BaseChannelEstimator#

class sionna.phy.ofdm.BaseChannelEstimator(resource_grid: sionna.phy.ofdm.resource_grid.ResourceGrid, interpolation_type: str = 'nn', interpolator: sionna.phy.ofdm.channel_estimation.BaseChannelInterpolator | None = None, precision: Literal['single', 'double'] | None = None, device: str | None = None, **kwargs)[source]#

Bases: sionna.phy.block.Block

Abstract block for implementing an OFDM channel estimator.

Any block that implements an OFDM channel estimator must implement this class and its estimate_at_pilot_locations() abstract method.

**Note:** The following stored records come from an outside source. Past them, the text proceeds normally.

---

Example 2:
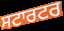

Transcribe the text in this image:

ਸਟਾਰਟਰ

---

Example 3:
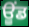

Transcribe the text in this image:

ਊਂਡ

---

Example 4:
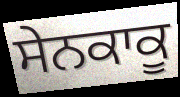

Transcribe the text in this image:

ਸੇਨਕਾਕੂ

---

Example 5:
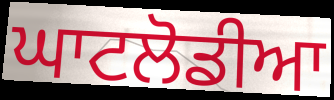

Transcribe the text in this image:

ਘਾਟਲੋਡੀਆ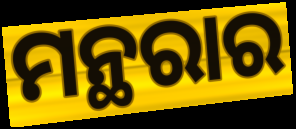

This class extracts the pilots from the received resource grid y, calls the estimate_at_pilot_locations() method to estimate the channel for the pilot-carrying resource elements, and then interpolates the channel to compute channel estimates for the data-carrying resource elements using the interpolation method specified by interpolation_type or the interpolator object.

Parameters:
Inputs:
  • y – [batch_size, num_rx, num_rx_ant, num_ofdm_symbols, fft_size], torch.complex. Observed resource grid.

  • no – [batch_size, num_rx, num_rx_ant] or only the first n>=0 dims, torch.float. Variance of the AWGN.

Outputs:
  • h_hat – [batch_size, num_rx, num_rx_ant, num_tx, num_streams_per_tx, num_ofdm_symbols, fft_size], torch.complex. Channel estimates across the entire resource grid for all transmitters and streams.

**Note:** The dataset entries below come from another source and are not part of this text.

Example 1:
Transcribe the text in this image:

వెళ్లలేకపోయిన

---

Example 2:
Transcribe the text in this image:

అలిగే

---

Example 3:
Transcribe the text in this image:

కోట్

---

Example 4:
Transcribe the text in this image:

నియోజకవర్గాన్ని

  • err_var – Same shape as h_hat, torch.float. Channel estimation error variance across the entire resource grid for all transmitters and streams.

Examples

import torch
from sionna.phy.ofdm import ResourceGrid, LSChannelEstimator

rg = ResourceGrid(num_ofdm_symbols=14,
                  fft_size=64,
                  subcarrier_spacing=30e3,
                  num_tx=2,
                  num_streams_per_tx=2,
                  pilot_pattern="kronecker",
                  pilot_ofdm_symbol_indices=[2, 11])

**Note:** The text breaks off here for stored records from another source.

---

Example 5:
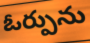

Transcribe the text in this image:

ఓర్పును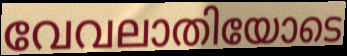
വേവലാതിയോടെ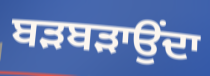
ਬੜਬੜਾਉਂਦਾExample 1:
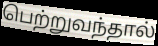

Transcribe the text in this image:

பெற்றுவந்தால்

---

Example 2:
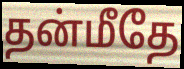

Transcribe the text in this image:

தன்மீதே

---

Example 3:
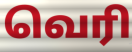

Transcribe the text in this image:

வெரி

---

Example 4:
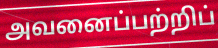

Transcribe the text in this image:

அவனைப்பற்றிப்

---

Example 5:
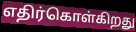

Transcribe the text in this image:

எதிர்கொள்கிறது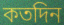
কতদিনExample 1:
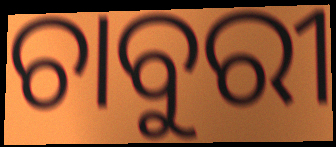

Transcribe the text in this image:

ଚାବୁରୀ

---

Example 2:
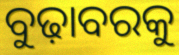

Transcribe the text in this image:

ବୁଢ଼ାବରକୁ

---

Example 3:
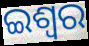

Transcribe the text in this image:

ଇଶ୍ବର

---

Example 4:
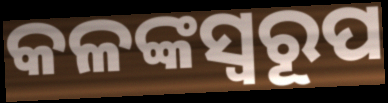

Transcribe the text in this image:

କଳଙ୍କସ୍ୱରୂପ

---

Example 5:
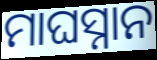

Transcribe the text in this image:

ମାଘସ୍ନାନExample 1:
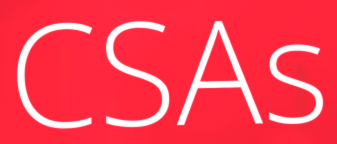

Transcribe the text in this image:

CSAs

estimator = LSChannelEstimator(rg, interpolation_type="lin")

batch_size = 16
y = torch.randn(batch_size, 1, 4, 14, 64, dtype=torch.complex64)
no = torch.ones(1) * 0.1

h_hat, err_var = estimator(y, no)
print(h_hat.shape)
# torch.Size([16, 1, 4, 2, 2, 14, 60])

Methods

abstractmethod estimate_at_pilot_locations(y_pilots: torch.Tensor, no: torch.Tensor) Tuple[torch.Tensor, torch.Tensor][source]#

Estimate the channel for the pilot-carrying resource elements.

This is an abstract method that must be implemented by a concrete OFDM channel estimator that implements this class.

Parameters:
  • y_pilots (torch.Tensor) – [batch_size, num_rx, num_rx_ant, num_tx, num_streams, num_pilot_symbols], torch.complex. Observed signals for the pilot-carrying resource elements.

  • no (torch.Tensor) – [batch_size, num_rx, num_rx_ant] or only the first n>=0 dims, torch.float. Variance of the AWGN.

Outputs:
  • h_hat – [batch_size, num_rx, num_rx_ant, num_tx, num_streams, num_pilot_symbols], torch.complex. Channel estimates for the pilot-carrying resource elements.

  • err_var – Same shape as h_hat, torch.float. Channel estimation error variance for the pilot-carrying resource elements.